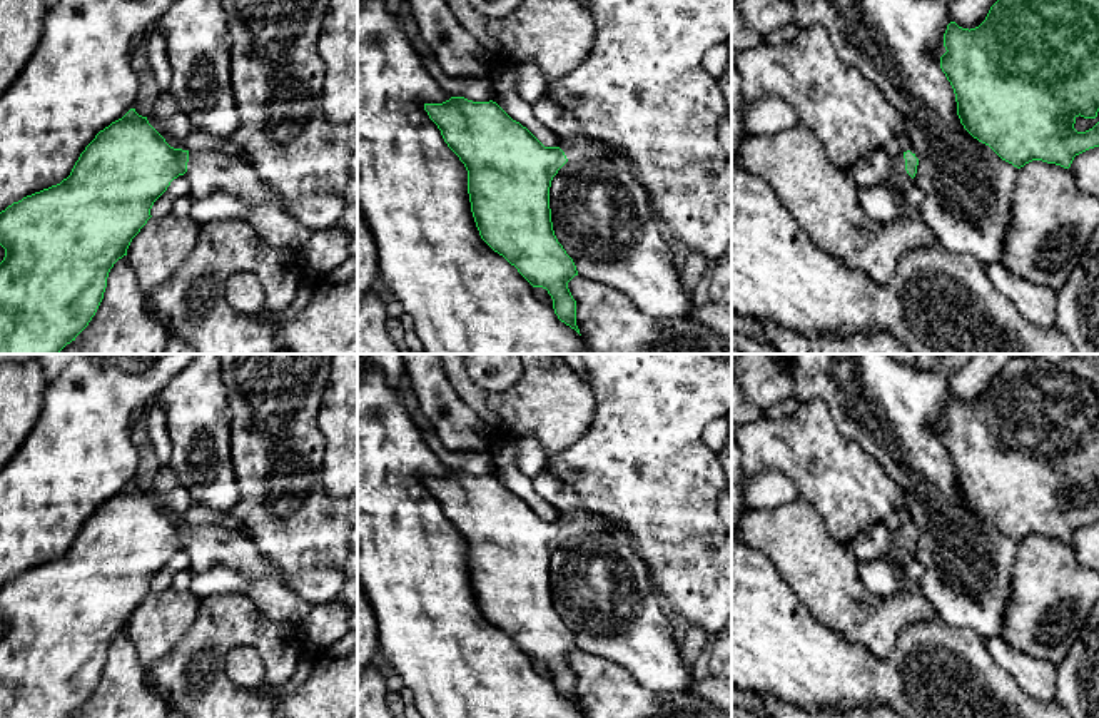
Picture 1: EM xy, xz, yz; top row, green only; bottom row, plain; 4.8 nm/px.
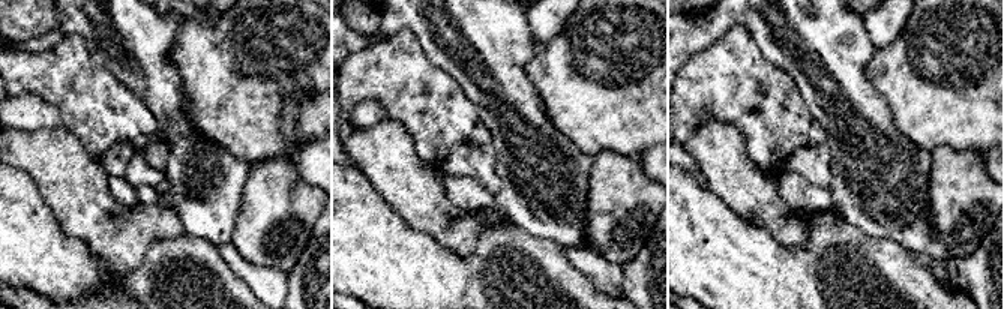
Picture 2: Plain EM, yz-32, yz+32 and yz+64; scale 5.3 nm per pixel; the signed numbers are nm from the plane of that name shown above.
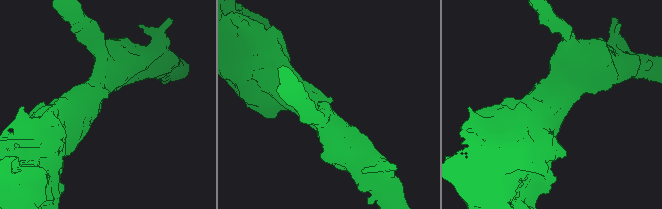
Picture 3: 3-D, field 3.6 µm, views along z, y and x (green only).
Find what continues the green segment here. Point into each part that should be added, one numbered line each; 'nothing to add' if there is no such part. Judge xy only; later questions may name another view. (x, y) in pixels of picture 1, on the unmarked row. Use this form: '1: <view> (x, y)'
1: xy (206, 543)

* * *

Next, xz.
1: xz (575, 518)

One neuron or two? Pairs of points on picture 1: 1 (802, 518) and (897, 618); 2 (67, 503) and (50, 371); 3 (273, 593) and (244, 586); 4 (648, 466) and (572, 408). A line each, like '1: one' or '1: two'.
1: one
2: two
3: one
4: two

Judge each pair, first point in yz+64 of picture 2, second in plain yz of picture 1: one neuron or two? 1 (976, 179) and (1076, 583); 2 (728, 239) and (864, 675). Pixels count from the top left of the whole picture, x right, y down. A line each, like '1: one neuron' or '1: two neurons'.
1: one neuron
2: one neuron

--

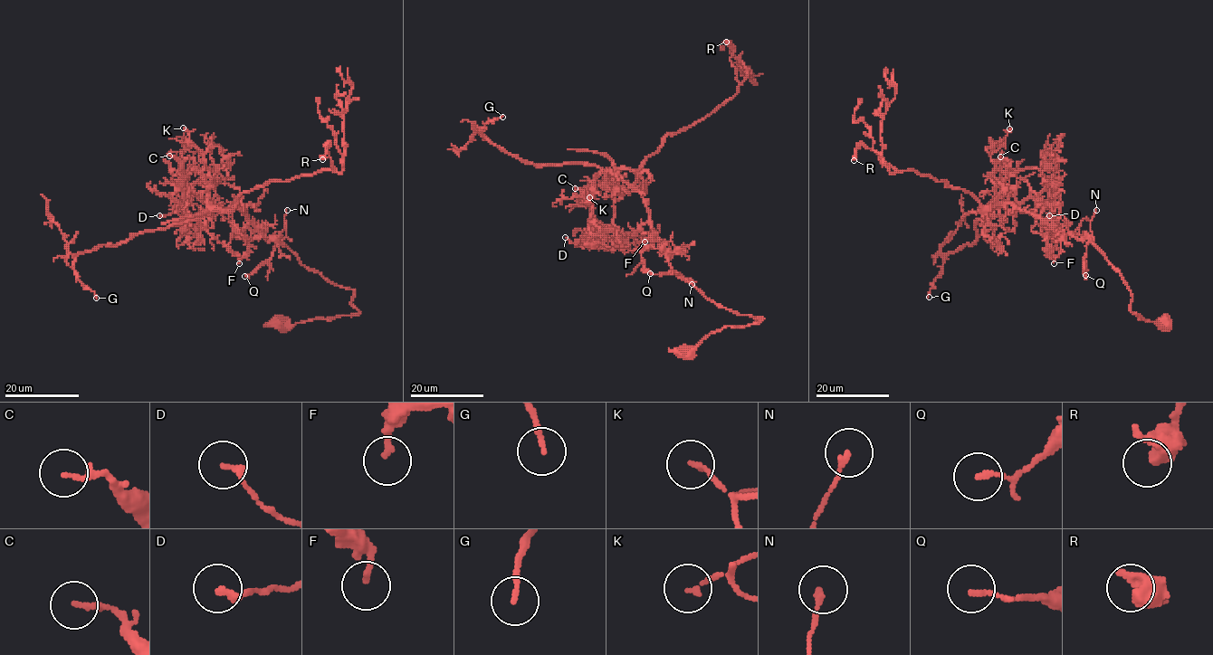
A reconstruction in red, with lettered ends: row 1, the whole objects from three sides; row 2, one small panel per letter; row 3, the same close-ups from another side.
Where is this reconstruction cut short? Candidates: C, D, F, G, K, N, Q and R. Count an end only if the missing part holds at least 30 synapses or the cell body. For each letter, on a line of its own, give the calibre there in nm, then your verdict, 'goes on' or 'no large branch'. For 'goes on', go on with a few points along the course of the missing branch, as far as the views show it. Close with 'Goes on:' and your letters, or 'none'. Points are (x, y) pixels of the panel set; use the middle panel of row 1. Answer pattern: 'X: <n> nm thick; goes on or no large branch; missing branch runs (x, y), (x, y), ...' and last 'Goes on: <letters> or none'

### What the exercise asks
Report, for the data above, every line in which the string "with" appears.

### Solution to the problem
A reconstruction in red, with lettered ends: row 1, the whole objects from three sides; row 2, one small panel per letter; row 3, the same close-ups from another side.
Where is this reconstruction cut short? Candidates: C, D, F, G, K, N, Q and R. Count an end only if the missing part holds at least 30 synapses or the cell body. For each letter, on a line of its own, give the calibre there in nm, then your verdict, 'goes on' or 'no large branch'. For 'goes on', go on with a few points along the course of the missing branch, as far as the views show it. Close with 'Goes on:' and your letters, or 'none'. Points are (x, y) pixels of the panel set; use the middle panel of row 1. Answer pattern: 'X: <n> nm thick; goes on or no large branch; missing branch runs (x, y), (x, y), ...' and last 'Goes on: <letters> or none'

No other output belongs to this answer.